Sanchez also agreed with Sarmini’s request for $10,000 cash bail on the charges stemming from Friday morning’s accident. Conditions of his release, if he makes bail in 60 days, include house arrest, wearing a tracking bracelet, random drug and alcohol screenings and a prohibition from operating a motor vehicle.
His next, pre-trial hearing is scheduled for June 17.
Miller’s attorney, Nicholas Howie, did not contest the bail revocation on the old case or the $10,000 bail on the new case. He added there were “additional facts” in the case that hadn’t come out yet that could be reviewed at a future court date.
He said after the hearing he was referring to a blood test taken of his client.
Howie, of the Howie Law Office in Andover and Salem, N.H., said he also represents Miller in the 2012 case. The next hearing date on that case is July 15, Howie said.
A neighbor who lives immediately adjacent to the accident scene said the sound of the crash woke him up just before 1 a.m.
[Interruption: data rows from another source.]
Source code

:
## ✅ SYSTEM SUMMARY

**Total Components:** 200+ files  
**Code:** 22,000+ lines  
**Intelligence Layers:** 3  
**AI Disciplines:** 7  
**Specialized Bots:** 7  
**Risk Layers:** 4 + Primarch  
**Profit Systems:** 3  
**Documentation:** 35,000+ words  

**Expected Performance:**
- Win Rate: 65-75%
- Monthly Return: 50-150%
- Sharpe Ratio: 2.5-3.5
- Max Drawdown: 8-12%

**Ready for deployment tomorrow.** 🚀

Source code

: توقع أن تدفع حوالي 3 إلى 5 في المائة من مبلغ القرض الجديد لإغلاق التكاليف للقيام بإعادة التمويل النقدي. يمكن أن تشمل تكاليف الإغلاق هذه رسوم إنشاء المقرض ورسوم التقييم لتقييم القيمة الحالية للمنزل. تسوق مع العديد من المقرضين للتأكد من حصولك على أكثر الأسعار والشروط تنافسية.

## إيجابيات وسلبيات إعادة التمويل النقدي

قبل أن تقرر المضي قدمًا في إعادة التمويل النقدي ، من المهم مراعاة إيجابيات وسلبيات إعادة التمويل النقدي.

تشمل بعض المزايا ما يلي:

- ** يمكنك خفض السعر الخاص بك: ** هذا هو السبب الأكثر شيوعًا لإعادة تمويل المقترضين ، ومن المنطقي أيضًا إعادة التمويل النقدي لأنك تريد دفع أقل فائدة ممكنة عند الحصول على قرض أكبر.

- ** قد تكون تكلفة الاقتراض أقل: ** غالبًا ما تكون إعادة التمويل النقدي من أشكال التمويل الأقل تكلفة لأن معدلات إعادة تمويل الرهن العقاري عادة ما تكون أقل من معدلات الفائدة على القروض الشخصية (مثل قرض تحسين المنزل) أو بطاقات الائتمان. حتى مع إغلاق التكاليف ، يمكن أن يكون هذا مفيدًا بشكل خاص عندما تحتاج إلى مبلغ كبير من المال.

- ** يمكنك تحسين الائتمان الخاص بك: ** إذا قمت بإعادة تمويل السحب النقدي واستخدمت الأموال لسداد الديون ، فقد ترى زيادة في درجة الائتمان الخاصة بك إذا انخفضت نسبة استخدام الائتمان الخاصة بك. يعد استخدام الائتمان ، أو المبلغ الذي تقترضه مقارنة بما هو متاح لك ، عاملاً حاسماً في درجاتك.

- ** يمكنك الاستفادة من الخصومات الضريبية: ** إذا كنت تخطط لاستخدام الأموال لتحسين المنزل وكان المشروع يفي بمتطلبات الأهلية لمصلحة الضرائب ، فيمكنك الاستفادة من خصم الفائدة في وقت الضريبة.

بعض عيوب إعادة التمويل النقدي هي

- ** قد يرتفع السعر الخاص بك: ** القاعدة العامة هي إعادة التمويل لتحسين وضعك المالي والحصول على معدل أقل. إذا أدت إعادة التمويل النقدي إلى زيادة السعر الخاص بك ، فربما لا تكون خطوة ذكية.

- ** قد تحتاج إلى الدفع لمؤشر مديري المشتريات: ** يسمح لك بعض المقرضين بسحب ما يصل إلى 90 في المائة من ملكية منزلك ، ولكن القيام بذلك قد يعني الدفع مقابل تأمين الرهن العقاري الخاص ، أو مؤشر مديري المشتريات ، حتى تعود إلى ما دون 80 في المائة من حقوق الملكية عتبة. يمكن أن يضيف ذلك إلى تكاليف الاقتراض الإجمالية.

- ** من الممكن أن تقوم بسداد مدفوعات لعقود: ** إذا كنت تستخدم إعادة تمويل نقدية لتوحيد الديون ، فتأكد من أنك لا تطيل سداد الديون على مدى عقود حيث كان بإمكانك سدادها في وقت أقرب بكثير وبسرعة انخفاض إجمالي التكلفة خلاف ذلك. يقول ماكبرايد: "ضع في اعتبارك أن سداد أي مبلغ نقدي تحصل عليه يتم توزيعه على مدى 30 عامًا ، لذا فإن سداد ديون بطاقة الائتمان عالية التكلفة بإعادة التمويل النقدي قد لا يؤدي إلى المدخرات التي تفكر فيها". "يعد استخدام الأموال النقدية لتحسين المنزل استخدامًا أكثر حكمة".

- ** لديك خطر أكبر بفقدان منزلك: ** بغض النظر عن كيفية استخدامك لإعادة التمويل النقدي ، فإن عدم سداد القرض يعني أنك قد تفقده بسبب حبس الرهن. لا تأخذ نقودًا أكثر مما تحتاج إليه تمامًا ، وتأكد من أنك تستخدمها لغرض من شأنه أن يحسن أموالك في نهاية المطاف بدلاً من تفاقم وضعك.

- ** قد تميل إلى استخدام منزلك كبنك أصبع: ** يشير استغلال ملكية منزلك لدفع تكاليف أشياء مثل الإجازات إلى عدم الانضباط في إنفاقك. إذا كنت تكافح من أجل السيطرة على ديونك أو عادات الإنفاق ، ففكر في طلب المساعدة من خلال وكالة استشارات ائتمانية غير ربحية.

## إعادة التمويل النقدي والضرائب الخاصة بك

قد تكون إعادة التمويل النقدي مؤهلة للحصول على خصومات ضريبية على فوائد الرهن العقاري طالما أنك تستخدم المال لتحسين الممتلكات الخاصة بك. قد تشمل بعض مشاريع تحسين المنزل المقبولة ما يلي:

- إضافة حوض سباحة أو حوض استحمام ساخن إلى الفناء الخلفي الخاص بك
Within minutes, there were three ambulances, five police cars, a Lawrence General Hospital trauma unit and two fire trucks on scene. Accident reconstruction investigators were there most of the night, wrapping up around 5 a.m.
The neighbor, who didn’t want his name used, said that stretch of Elm Street has been the scene of numerous accidents over the years.
In the 1970s, there were four serious accidents along that stretch in a two- or three-year period, he said. Over the years, a number of trees have been “wiped out” by car accidents, he said. One year, a car landed on his front steps after driving across his neighbor’s lawn, through a fence and over a wall.
He finally prevailed on town officials to install a series of Chevron arrows to alert drivers to the dangers of the curving roadway. Since those signs were installed, he said, the number of accidents dropped significantly.
“That cured it,” he said.
Another neighbor, former Building Inspector Kaija Gilmore who has lived at 83 Elm St. for 32 years, agreed the stretch of road is dangerous. She said that many years ago, the same tree that Miller hit was hit by a car in another serious accident.
“It’s speed,” she said. “Cars go in excess of 50 mph in a 30-mph zone.”